**EXTRAIT DU DOCUMENT:**
● ● ●
Du thonier dundée au thonier-senneur-congélateur

Le thonier dundée 1 va succéder à la chaloupe pontée. Il est rapide, maniable. Son élégance est due à sa voûte arrière allongée au maximum au raz de l’eau qui en fera aussi sa fragilité.
Le thonier dundée dispose de deux chambres froides, une à bâbord, l’autre à tribord. On y suspend les thons par la queue. Entre les deux se trouve le « cercueil » qui est rempli de barres de glace afin de réfrigérer les deux chambres.
La vie d’un mousse à bord
La vie d’un mousse à bord est pénible. Dès cinq heures du matin, il doit préparer le jus pour l’équipage et sa journée ne se termine guère avant vingt-deux heures. Le mousse est seul dans le poste avant, près de son poêle fixé entre les renforts du bout-dehors 2. A chaque virement de bord, il lui faut rentrer le tuyau de son poêle afin que ce dernier ne soit pas arraché par la trinquette 3. Chaque midi, il prépare de la soupe au thon. Il doit aller chercher de l’eau douce dans la cuve de 500 litres située à l’arrière du bateau et il ne faut pas la gaspiller. Le soir, le menu est plus varié. Le matin, le mousse est chargé de siphonner le vin mais il y a toujours des volontaires pour l’aider, bien plus que pour éplucher les pommes de terre !
Durant la journée, les lignes, filées par les pêcheurs, sont gréées sur les tangons fixés à l’avant du grand mât. Il y en a sept par tangon. Le soir, elles sont soigneusement lovées sur un tolet 4 en bois piqué dans la lisse5. Les goudrennes 6 sont tendues le long du pavois. Le mousse suiffe les hameçons.
Les thons pêchés sont vidés et mis à sécher sur des chevalets à même le
pont, puis stockés en chambre froide, suspendus par la queue. Une perche
maintient les têtes, pour éviter leur balancement.
● ● ●
**OBJECTIFS:**
a. Dans l'extrait sur le thonier dundée, extrayez tout le passage depuis « Durant la journée, les » jusqu'à « éviter leur balancement. ».
b. Réécrivez sous forme de liste le paragraphe de l'extrait sur le thonier dundée qui commence par « Le thonier dundée dispose de deux chambres froides ».

**Éléments du jeu de données:**
● ● ●
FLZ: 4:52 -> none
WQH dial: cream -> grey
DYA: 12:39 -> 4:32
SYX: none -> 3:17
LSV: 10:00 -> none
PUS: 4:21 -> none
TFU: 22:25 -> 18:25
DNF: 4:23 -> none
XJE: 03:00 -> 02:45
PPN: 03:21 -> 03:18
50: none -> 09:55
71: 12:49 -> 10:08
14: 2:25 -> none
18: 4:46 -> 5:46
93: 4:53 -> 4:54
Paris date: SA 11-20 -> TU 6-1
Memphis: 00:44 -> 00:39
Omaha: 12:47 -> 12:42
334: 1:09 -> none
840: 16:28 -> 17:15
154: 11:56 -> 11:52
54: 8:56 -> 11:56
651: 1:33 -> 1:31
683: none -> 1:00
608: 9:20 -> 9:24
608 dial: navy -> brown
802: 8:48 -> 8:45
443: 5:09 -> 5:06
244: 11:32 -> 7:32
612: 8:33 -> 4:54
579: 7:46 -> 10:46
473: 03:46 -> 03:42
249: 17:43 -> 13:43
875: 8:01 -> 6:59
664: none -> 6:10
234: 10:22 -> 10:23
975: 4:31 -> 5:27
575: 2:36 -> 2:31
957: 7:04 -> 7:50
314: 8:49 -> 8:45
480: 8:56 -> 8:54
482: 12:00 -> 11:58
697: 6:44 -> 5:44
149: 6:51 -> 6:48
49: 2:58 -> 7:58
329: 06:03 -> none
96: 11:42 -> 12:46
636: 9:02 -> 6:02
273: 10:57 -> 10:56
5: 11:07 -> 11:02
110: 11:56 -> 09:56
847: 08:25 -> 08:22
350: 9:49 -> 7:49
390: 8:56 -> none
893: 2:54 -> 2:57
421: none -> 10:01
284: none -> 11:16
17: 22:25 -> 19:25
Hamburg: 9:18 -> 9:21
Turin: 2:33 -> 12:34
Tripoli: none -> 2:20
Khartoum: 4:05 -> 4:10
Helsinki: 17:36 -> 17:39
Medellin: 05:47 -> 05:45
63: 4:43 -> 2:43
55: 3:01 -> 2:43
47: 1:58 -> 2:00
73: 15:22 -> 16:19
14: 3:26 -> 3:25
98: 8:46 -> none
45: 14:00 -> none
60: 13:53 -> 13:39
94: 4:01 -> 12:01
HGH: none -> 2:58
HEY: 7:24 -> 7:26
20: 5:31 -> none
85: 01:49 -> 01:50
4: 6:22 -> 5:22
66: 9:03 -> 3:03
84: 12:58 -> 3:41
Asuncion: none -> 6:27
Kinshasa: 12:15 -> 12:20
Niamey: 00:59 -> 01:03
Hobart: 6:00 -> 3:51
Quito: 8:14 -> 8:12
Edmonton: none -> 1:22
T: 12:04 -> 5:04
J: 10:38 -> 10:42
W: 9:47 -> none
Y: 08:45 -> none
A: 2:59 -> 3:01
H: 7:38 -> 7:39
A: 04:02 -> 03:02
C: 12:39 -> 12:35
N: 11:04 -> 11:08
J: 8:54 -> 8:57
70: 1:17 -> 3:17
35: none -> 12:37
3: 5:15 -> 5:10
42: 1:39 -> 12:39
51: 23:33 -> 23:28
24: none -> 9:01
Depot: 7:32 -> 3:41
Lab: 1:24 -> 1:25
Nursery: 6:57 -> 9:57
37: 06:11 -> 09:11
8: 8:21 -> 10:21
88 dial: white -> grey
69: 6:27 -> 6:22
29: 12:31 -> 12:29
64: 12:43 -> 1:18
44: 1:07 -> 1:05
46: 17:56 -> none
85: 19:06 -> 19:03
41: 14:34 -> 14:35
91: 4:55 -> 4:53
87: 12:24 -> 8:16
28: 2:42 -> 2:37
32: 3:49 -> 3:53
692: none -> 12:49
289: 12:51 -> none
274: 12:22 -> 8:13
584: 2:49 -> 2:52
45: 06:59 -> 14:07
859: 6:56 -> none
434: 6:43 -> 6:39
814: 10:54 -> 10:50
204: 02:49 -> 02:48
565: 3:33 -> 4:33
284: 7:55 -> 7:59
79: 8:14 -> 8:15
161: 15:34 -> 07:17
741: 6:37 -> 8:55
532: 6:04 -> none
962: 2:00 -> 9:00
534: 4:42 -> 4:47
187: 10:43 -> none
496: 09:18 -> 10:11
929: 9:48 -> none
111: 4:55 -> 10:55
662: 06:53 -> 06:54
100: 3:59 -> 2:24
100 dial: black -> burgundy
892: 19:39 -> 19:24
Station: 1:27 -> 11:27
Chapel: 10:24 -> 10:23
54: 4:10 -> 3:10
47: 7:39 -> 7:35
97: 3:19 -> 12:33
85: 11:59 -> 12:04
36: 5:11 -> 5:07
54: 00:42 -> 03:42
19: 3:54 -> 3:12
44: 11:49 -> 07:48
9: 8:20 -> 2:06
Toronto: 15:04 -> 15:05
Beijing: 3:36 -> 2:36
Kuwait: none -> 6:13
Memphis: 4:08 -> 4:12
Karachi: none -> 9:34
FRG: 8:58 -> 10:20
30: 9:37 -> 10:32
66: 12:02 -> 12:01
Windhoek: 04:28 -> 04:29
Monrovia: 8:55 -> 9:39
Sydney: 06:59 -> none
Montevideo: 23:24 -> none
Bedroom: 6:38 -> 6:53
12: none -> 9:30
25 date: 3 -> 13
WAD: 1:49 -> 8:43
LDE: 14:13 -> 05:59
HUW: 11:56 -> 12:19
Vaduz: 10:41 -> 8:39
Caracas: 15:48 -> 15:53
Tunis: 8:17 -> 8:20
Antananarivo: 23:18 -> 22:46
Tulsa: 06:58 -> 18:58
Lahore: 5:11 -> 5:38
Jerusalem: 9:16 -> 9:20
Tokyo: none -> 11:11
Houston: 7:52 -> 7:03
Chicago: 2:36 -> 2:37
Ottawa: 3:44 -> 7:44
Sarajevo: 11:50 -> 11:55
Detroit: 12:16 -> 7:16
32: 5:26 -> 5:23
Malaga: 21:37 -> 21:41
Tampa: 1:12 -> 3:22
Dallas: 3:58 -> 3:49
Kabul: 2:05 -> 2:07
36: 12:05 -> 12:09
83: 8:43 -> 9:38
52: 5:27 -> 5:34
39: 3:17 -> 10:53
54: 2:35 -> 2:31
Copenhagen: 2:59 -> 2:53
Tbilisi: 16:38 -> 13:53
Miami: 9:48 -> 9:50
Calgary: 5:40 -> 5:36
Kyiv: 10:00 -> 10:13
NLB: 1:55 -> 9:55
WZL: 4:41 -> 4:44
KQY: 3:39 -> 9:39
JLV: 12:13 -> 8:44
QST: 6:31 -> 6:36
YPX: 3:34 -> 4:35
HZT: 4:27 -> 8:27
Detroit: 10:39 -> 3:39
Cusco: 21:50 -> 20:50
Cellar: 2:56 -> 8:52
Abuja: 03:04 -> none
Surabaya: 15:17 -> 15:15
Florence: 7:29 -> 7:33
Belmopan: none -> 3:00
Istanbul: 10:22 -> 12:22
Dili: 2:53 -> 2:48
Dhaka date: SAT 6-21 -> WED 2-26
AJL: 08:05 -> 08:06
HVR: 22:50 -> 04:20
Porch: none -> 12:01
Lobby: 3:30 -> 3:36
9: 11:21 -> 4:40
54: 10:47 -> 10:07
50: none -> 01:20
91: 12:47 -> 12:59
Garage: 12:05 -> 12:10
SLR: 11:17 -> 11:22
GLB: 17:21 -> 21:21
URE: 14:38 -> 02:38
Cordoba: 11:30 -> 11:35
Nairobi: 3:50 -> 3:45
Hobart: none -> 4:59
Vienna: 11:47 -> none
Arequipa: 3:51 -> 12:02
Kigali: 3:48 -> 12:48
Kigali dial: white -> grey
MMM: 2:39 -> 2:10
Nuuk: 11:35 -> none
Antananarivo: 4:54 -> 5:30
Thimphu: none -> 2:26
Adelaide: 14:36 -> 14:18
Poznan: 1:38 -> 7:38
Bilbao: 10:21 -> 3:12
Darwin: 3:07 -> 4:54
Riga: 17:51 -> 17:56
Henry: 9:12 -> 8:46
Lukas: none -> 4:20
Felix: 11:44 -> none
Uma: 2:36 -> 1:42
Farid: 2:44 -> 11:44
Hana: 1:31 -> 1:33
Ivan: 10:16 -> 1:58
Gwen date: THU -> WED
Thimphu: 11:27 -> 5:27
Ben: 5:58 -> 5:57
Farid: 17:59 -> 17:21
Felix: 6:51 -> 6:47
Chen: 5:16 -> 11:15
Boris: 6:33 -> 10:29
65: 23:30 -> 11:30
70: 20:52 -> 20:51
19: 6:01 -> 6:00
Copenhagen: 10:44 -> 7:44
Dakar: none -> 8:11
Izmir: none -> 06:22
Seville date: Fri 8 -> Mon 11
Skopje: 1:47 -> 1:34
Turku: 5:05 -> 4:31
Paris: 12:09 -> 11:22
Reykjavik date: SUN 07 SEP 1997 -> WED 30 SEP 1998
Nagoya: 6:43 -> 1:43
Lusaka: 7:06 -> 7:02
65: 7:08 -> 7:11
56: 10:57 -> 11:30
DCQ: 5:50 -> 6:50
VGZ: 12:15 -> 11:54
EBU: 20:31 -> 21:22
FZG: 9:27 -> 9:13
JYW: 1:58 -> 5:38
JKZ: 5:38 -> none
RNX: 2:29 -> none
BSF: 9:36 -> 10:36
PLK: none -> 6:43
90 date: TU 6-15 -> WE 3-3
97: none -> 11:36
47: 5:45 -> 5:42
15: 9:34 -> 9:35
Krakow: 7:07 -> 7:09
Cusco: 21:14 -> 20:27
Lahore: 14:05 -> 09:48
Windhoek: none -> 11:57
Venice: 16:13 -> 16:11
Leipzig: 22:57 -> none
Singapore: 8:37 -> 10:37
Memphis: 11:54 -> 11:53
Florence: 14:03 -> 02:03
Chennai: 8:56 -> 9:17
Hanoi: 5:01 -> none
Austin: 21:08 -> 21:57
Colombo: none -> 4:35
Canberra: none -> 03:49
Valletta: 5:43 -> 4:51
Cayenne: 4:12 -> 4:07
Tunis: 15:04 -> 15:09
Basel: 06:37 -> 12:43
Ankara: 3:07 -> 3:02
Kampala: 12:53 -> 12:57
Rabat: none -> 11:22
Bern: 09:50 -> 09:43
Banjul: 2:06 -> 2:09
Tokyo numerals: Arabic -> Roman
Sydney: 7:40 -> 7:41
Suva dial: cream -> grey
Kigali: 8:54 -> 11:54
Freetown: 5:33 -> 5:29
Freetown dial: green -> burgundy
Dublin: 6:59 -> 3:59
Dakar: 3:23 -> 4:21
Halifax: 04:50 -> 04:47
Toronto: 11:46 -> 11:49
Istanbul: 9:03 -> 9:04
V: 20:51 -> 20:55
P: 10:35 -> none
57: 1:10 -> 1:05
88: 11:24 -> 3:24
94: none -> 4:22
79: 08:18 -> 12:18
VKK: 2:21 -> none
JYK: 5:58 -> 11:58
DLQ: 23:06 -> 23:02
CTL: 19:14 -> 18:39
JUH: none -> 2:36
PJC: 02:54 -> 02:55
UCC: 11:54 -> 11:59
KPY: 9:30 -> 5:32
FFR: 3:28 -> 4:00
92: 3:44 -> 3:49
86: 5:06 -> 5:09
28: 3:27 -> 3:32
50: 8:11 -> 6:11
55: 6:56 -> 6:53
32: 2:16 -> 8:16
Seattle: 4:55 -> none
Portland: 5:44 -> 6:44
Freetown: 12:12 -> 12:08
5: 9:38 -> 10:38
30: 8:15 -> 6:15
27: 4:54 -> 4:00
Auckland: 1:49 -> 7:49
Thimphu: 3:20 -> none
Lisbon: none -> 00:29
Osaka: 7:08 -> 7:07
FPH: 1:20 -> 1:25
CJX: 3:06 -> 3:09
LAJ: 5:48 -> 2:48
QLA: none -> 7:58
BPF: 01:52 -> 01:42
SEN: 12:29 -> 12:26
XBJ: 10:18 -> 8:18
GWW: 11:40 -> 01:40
● ● ●
**RÉSULTATS ATTENDUS:**
a.
Durant la journée, les lignes, filées par les pêcheurs, sont gréées sur les tangons fixés à l’avant du grand mât. Il y en a sept par tangon. Le soir, elles sont soigneusement lovées sur un tolet 4 en bois piqué dans la lisse5. Les goudrennes 6 sont tendues le long du pavois. Le mousse suiffe les hameçons.
Les thons pêchés sont vidés et mis à sécher sur des chevalets à même le
pont, puis stockés en chambre froide, suspendus par la queue. Une perche
maintient les têtes, pour éviter leur balancement.

b.
- Deux chambres froides : une à bâbord, une à tribord.
- Les thons y sont suspendus par la queue.
- Entre les deux, le « cercueil », rempli de barres de glace, réfrigère les deux chambres.